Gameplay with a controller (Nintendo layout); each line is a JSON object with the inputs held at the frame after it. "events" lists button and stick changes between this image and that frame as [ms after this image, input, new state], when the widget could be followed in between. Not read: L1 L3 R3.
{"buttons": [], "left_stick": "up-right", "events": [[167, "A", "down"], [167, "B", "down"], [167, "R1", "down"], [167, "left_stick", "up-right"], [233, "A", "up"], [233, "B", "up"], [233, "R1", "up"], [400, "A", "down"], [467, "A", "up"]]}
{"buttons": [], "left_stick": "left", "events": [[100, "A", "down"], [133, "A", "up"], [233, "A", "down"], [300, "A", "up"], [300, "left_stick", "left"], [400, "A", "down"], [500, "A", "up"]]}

■ **ABOUT THIS TASK**: Extract the complete listing verbatim.

■ **OUTPUT FOR THIS TASK**:
Gameplay with a controller (Nintendo layout); each line is a JSON object with the inputs held at the frame after it. "events" lists button and stick changes between this image and that frame as [ms after this image, input, new state], when the widget could be followed in between. Not read: L1 L3 R3.
{"buttons": [], "left_stick": "up-right", "events": [[167, "A", "down"], [167, "B", "down"], [167, "R1", "down"], [167, "left_stick", "up-right"], [233, "A", "up"], [233, "B", "up"], [233, "R1", "up"], [400, "A", "down"], [467, "A", "up"]]}
{"buttons": [], "left_stick": "left", "events": [[100, "A", "down"], [133, "A", "up"], [233, "A", "down"], [300, "A", "up"], [300, "left_stick", "left"], [400, "A", "down"], [500, "A", "up"]]}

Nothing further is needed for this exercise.